* EXERCISE BRIEF:
Copy out exactly the lines below that run from the one holding "hfov_deg: 51.4" to the one holding "exposure_s: 1/250", keeping both of those lines and no others.

BEGIN

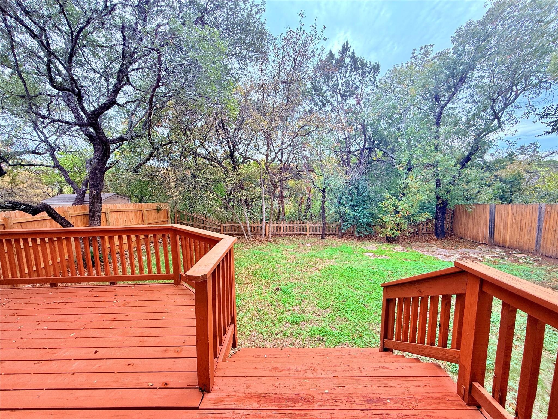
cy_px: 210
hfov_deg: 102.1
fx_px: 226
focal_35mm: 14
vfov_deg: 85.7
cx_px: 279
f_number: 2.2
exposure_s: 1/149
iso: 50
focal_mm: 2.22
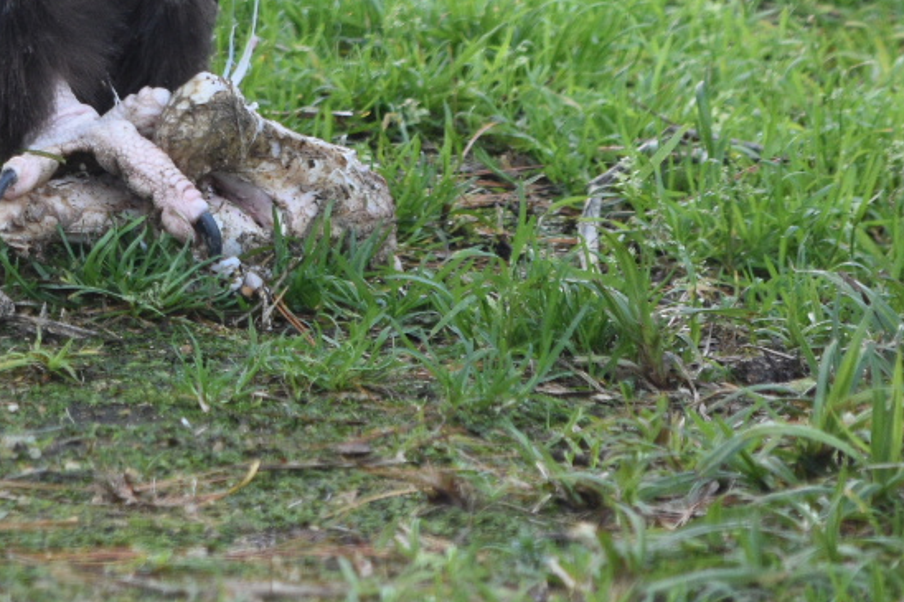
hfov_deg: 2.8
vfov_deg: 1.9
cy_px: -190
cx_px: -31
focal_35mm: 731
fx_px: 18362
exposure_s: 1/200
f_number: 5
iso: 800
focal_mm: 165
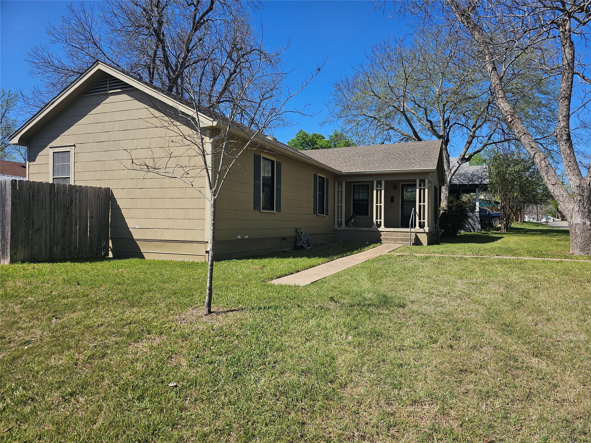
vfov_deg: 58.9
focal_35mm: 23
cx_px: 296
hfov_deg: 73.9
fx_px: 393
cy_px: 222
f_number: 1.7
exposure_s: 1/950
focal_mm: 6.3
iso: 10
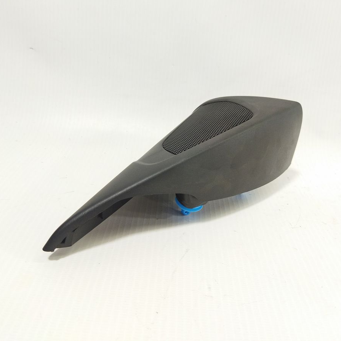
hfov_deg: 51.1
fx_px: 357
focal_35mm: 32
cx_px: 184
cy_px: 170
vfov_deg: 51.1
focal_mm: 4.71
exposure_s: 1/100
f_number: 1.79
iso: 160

END
BEGIN

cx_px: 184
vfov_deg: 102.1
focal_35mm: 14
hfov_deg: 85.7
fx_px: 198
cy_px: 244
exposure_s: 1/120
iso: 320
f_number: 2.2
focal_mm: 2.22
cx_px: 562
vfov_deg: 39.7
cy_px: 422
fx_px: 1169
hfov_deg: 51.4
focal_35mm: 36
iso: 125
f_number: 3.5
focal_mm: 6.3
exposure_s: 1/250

END

* COMPLETED TASK:
hfov_deg: 51.4
focal_35mm: 36
iso: 125
f_number: 3.5
focal_mm: 6.3
exposure_s: 1/250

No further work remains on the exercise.